溶剂蒸发法制备丙硫菌唑微囊及其性能研究

doi:10.3864/j.issn.0578-1752.2021.04.008

摘要/Abstract

摘要：

【目的】以生物可降解材料聚(3-羟基丁酸酯-co-4-羟基丁酸酯）（P(3HB-co-4HB)）为壁材制备丙硫菌唑微囊,研究制备工艺对微囊粒径、载药量及包封率的影响,筛选出分散性好、粒径较小、载药量高的配方,并对其释放动力学、光降解、对花生白绢病菌（Sclerotium rolfsii）室内生物活性等性能进行初步研究和表征,为提高丙硫菌唑在环境中的稳定性及利用率提供理论指导和技术支撑。【方法】采用溶剂蒸发法制备丙硫菌唑微囊,通过单因素试验探究芯壁材质量比、油水体积比、乳化剂质量分数和剪切速率对微囊粒径、载药量和包封率的影响;以载药量与粒径为关键技术指标,通过L₉(3⁴)正交试验筛选出最优制备工艺参数,并对正交试验结果进行验证;通过扫描电镜（SEM）、傅里叶红外光谱（FTIR）、高效液相色谱（HPLC）和室内毒力测定对微囊的外观形貌、释放性能、光稳定性能以及对花生白绢病菌的室内生物活性进行研究。【结果】芯壁材质量比对微囊的载药量有显著影响,随着芯材质量的增大,载药量逐渐增大;油水体积比、PVA质量分数、剪切速率对微囊粒径具有显著影响,随着剪切速率与PVA质量分数的增大,微囊粒径逐渐减小,油水体积比对微囊形态及分散性影响较大。试验中各因素对微囊包封率的影响并不显著。通过L₉(3⁴)正交试验配方优化获得最佳制备工艺：芯壁材质量比1﹕5,油水体积比1﹕5,PVA质量分数2%和剪切速率12 000 r/min。
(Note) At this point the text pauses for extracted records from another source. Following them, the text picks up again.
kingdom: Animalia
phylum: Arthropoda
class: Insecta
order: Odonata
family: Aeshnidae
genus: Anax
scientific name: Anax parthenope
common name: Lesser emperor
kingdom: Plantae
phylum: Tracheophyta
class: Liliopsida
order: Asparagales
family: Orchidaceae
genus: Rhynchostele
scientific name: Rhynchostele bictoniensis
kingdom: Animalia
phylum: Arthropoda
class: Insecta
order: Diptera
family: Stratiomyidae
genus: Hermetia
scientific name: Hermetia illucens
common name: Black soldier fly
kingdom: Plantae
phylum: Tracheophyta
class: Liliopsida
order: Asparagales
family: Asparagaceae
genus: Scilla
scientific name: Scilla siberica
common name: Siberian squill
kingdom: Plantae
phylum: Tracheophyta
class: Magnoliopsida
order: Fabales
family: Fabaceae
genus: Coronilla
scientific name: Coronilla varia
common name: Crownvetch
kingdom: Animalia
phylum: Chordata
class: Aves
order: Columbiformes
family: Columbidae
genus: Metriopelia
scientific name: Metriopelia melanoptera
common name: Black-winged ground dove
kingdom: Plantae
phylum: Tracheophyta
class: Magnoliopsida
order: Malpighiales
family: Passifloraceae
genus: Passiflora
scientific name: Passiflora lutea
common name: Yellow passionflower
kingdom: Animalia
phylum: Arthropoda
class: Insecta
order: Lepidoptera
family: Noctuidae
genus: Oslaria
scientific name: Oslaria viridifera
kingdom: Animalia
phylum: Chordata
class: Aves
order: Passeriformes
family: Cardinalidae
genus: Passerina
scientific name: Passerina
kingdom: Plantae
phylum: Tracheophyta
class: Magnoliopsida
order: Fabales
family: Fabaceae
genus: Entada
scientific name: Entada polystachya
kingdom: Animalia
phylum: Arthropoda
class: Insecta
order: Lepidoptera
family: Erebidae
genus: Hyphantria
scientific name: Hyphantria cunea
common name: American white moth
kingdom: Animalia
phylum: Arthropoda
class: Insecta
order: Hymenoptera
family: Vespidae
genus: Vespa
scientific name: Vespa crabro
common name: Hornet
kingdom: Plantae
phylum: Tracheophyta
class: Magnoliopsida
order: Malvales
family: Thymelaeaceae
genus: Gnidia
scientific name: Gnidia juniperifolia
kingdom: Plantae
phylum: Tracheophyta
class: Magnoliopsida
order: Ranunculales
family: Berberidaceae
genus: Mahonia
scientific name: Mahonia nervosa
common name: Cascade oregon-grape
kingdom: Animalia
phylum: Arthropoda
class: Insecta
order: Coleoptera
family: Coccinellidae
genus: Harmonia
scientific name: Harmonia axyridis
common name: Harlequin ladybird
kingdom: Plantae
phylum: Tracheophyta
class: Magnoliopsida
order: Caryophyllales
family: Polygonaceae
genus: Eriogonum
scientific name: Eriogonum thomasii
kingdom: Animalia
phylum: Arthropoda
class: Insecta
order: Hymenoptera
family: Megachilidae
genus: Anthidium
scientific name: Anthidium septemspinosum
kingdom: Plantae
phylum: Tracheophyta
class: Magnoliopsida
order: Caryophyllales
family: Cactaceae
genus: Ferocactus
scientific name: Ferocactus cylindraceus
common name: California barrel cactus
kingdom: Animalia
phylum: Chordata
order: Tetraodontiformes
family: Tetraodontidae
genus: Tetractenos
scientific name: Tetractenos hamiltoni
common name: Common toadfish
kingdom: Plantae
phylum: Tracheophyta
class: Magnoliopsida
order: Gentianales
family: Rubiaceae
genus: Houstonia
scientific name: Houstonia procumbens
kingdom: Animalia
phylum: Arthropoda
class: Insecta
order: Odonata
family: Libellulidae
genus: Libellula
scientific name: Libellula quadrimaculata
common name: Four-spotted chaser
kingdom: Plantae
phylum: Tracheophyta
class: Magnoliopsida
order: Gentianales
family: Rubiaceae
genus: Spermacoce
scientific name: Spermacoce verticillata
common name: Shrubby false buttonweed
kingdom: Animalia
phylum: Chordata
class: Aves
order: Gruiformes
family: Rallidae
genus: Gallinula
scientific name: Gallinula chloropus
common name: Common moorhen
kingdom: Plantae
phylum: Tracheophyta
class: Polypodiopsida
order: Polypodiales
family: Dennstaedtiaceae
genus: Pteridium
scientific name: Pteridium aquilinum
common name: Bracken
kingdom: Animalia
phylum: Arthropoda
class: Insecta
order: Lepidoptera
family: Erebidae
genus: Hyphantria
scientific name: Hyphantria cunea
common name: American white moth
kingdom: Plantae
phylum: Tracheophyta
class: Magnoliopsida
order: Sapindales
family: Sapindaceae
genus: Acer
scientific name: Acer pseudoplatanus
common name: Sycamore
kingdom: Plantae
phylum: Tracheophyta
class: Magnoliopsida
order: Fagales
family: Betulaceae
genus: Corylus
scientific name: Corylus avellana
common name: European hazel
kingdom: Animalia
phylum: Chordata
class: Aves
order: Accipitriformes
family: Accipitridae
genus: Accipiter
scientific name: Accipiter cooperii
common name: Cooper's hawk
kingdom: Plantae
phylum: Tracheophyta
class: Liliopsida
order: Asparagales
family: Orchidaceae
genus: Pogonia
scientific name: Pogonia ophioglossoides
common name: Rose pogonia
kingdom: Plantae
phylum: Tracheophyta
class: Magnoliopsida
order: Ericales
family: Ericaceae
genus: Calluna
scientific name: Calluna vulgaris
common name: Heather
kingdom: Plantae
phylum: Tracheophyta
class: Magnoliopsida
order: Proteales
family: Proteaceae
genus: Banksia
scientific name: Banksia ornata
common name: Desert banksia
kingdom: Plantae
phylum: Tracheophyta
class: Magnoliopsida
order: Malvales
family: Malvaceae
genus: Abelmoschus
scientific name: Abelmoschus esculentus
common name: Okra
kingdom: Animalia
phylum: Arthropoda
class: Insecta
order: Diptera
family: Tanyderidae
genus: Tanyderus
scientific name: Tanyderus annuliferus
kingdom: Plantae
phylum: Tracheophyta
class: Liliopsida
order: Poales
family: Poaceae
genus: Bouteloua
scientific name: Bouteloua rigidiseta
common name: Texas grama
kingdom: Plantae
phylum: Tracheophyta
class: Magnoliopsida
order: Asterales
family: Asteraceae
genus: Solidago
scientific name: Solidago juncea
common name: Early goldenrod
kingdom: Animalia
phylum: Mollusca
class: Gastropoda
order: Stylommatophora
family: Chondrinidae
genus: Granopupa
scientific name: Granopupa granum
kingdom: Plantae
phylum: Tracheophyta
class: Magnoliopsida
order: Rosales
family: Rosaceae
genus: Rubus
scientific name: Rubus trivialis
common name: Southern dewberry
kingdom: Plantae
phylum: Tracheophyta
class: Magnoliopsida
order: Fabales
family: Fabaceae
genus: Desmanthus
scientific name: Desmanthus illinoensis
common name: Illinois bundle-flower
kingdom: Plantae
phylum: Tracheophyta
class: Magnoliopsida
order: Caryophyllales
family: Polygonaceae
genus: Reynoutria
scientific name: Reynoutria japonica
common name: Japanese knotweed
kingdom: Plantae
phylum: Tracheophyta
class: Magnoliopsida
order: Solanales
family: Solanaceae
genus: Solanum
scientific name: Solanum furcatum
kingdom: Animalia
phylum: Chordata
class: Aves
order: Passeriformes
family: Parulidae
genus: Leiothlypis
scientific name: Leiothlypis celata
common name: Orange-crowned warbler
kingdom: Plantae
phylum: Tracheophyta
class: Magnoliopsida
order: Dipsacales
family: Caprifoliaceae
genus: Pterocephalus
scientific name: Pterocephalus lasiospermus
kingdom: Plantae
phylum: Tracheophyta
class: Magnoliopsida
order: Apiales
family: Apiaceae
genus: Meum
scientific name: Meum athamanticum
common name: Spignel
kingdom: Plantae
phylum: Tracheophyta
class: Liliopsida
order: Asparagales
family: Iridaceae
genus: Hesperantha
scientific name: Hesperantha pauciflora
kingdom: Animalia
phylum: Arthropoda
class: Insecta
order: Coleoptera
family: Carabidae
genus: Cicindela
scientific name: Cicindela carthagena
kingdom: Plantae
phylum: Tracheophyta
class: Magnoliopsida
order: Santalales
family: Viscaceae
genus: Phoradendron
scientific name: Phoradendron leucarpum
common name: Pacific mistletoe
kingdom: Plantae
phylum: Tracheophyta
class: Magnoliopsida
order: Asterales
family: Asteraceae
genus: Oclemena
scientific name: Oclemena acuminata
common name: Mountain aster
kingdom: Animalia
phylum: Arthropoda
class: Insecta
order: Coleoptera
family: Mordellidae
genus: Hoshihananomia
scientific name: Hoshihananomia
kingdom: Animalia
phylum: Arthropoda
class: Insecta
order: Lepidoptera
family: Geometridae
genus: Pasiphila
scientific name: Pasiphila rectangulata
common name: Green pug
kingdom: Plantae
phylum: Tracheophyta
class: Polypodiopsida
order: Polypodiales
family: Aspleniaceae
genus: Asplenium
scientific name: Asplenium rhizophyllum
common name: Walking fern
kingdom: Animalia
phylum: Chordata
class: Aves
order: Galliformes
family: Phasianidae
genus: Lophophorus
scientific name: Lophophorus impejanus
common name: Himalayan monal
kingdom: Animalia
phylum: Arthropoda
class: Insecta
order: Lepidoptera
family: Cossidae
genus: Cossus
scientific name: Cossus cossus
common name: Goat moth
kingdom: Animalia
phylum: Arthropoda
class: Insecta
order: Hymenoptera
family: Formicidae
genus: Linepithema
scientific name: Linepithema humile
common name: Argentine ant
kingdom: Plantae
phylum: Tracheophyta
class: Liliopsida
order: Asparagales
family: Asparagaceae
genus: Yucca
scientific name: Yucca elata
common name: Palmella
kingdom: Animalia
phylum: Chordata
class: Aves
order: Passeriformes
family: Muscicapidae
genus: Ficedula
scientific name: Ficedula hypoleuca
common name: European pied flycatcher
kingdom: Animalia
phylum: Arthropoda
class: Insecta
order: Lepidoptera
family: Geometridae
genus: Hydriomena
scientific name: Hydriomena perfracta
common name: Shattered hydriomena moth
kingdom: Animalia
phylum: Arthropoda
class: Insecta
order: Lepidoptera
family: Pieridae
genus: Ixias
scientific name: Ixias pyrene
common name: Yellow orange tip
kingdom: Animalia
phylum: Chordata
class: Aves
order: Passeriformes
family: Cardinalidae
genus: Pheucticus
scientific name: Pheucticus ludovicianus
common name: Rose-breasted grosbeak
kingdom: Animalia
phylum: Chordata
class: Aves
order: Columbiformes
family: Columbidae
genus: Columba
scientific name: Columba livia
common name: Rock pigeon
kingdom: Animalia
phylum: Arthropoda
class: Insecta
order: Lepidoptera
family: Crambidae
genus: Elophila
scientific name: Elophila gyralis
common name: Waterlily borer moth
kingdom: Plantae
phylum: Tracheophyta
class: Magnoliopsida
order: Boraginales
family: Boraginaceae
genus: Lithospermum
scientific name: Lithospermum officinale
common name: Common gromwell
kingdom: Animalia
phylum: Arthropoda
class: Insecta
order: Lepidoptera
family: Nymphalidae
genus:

在最佳制备工艺条件下制备了粒径（D₅₀）为3.32 μm、跨距为2.82,分散性良好的球形丙硫菌唑微囊,载药量为15.52%,包封率为80.24%。该微囊具有较好的缓释性能,其释放动力学符合Fick扩散规律,呈现先“突释”后“缓释”两个过程。与原药相比,丙硫菌唑微囊在水溶液中的光稳定性增强,光解半衰期延长了一倍。菌丝生长抑制试验表明其对花生白绢病菌的抑制活性与原药相当。【结论】以生物可降解材料P(3HB-co-4HB)为载体制备丙硫菌唑微囊,不同制备工艺影响微囊的载药量、分散性和粒径大小,其缓释及光稳定性能对减少农药施用量、提高农药利用率具有重要意义。丙硫菌唑微囊在花生白绢病的防治方面具有良好的应用前景。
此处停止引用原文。